Hubertina Dorothy Clayton Hogan (December 25, 1924 â April 14, 2017) was an American textile chemist, employed for most of her career in the United States Army's Combat Capabilities Development Command laboratories in Natick, Massachusetts.
Hubertina "Tina" Clayton was from Trenton, New Jersey, the daughter of Joseph Aloysius Clayton and Elsie Papendick Clayton (later Dietrich). Her father was a World War I veteran. She was named for her paternal grandmother, Hubertina Brandt Clayton, who lived with her family. She graduated from Trenton Cathedral High School in Trenton in 1943, and from Seton Hill University in 1947. She pursued further studies in biochemistry at the University of Pennsylvania in Philadelphia, and in textile chemistry at Lowell Technological Institute. Her master's thesis was titled "The relationship between hydrogen ion concentration and a water-oil repellent fluorochemical finish" (1973).
From 1952 into the 1970s, Hogan was a research chemist at the Army's Clothing, Equipment, and Materials Engineering Laboratory in Natick, Massachusetts. Her research involved textiles and their properties of repelling or absorbing environmental hazards in combat settings. She "developed the analytical method for determining chrome content of feathers and down." She was a member of the American Leather Chemists Association beginning in 1955.
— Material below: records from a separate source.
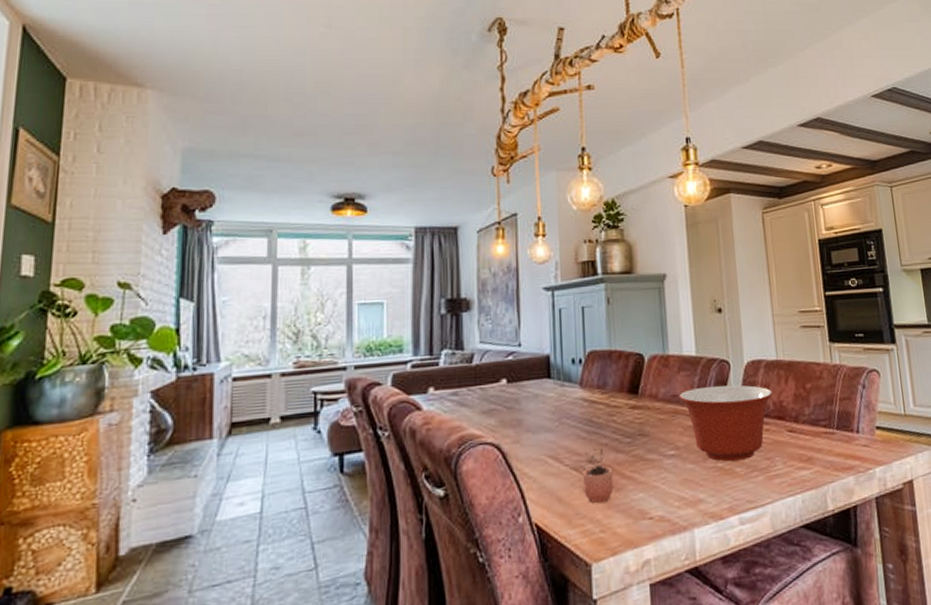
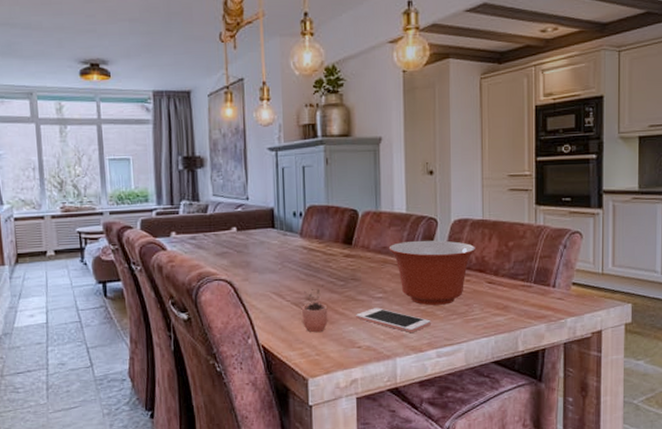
cell phone: none [646,467,731,497] -> present [356,308,431,334]

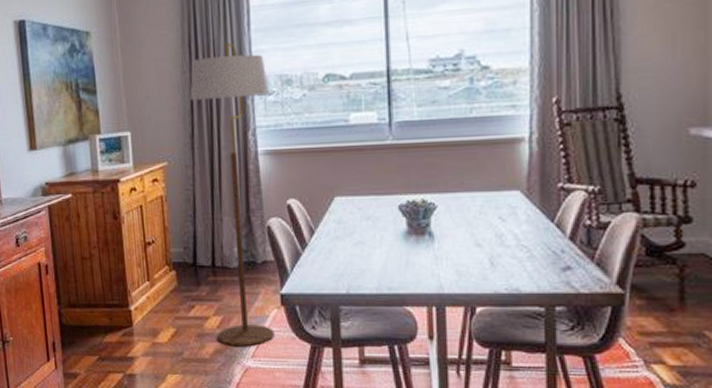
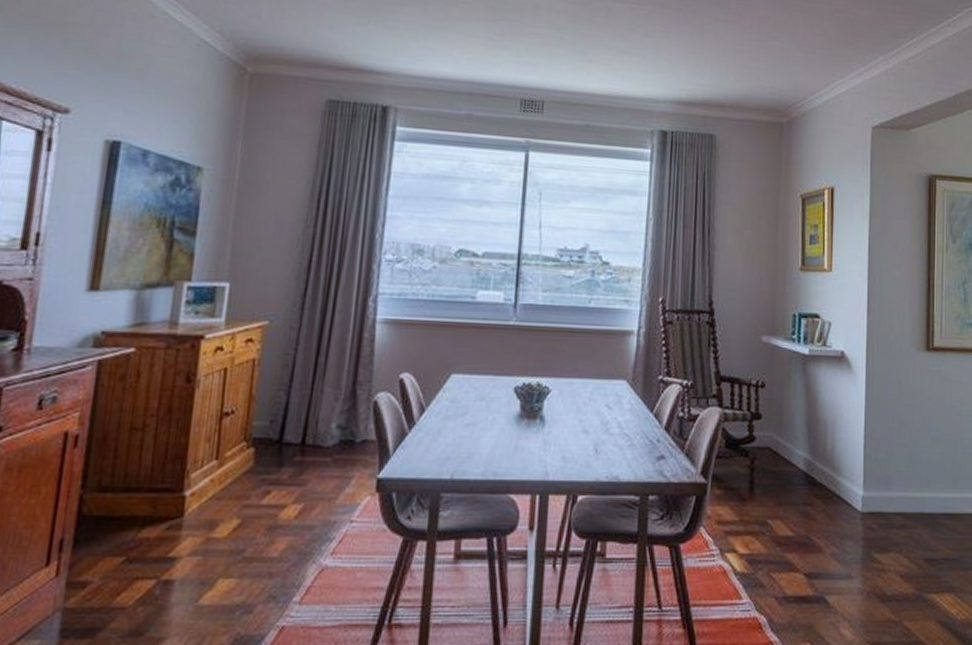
floor lamp: present [190,42,275,347] -> none [292,203,399,542]

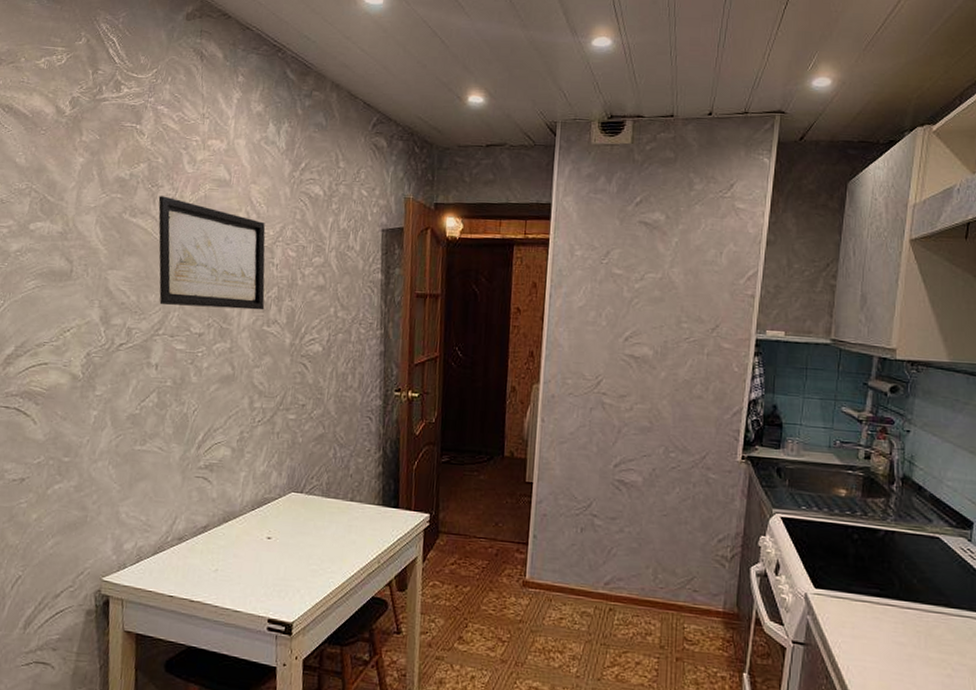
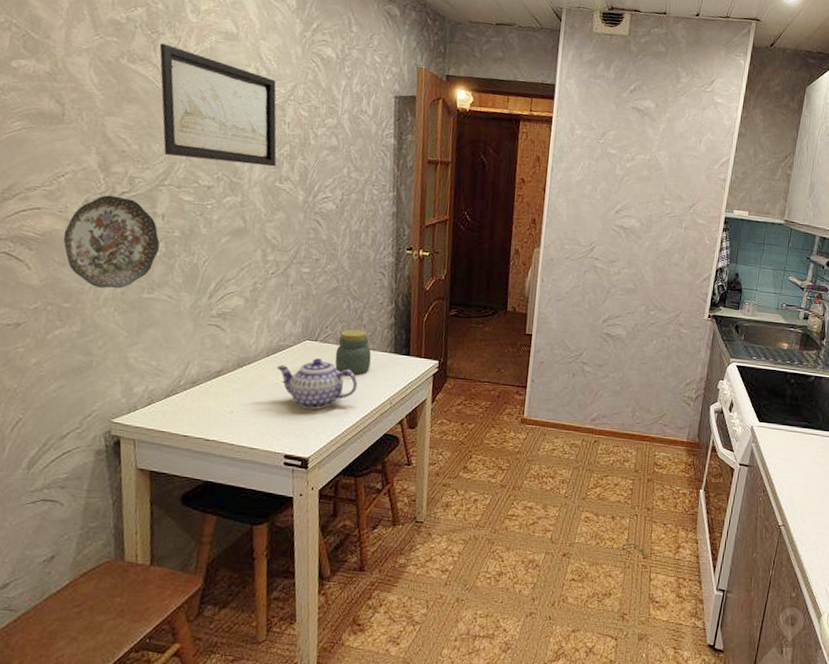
decorative plate: none [66,347,153,441] -> present [63,195,160,289]
teapot: none [262,512,344,569] -> present [277,358,358,410]
jar: none [320,479,359,530] -> present [334,329,372,375]

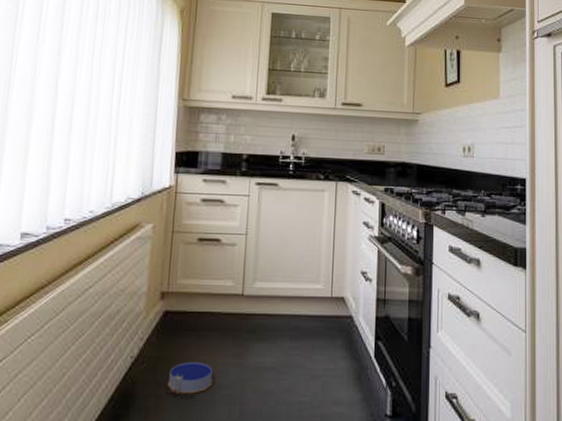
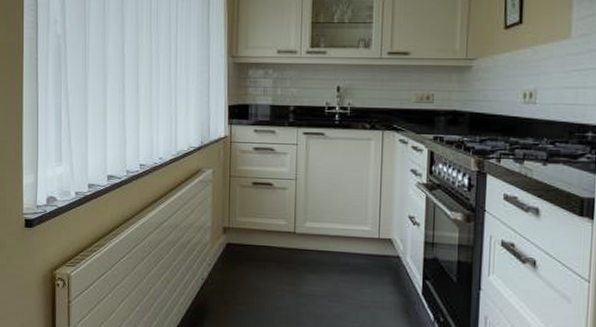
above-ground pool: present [165,362,213,399] -> none [232,286,271,316]

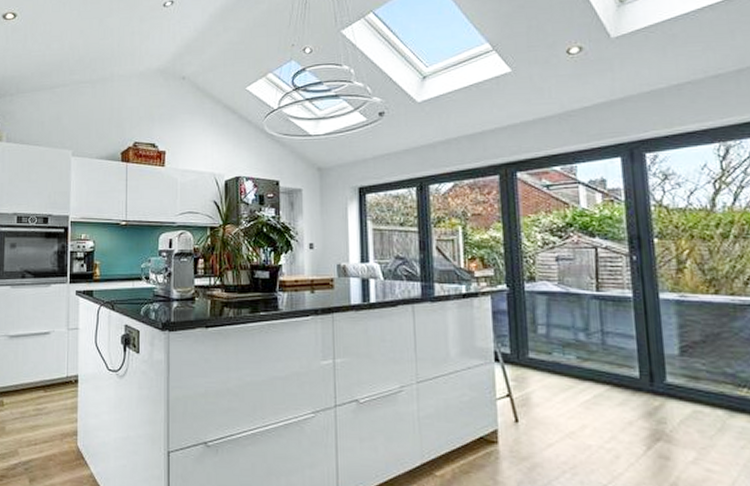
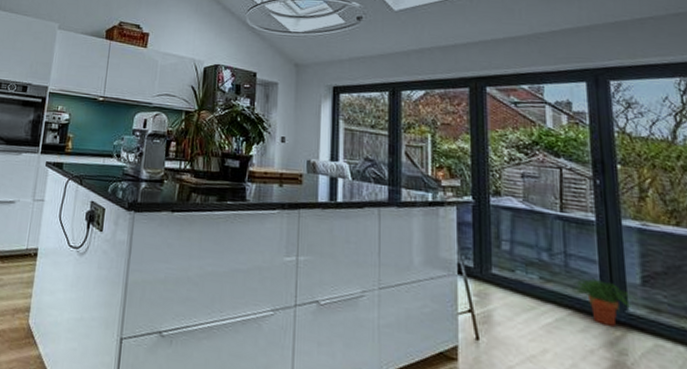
potted plant: none [610,353,677,397] -> present [573,278,638,326]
Professional publications by Hogan included articles in Textile Research Journal, Journal of the American Leather Chemists Association, and Analytical Chemistry.
Clayton married John Daniel Hogan in 1967, in Massachusetts; her husband died in 1973. She lived with her mother in Jobstown, New Jersey in the 1980s. She died in Cumming, Georgia, in 2017, aged 92 years.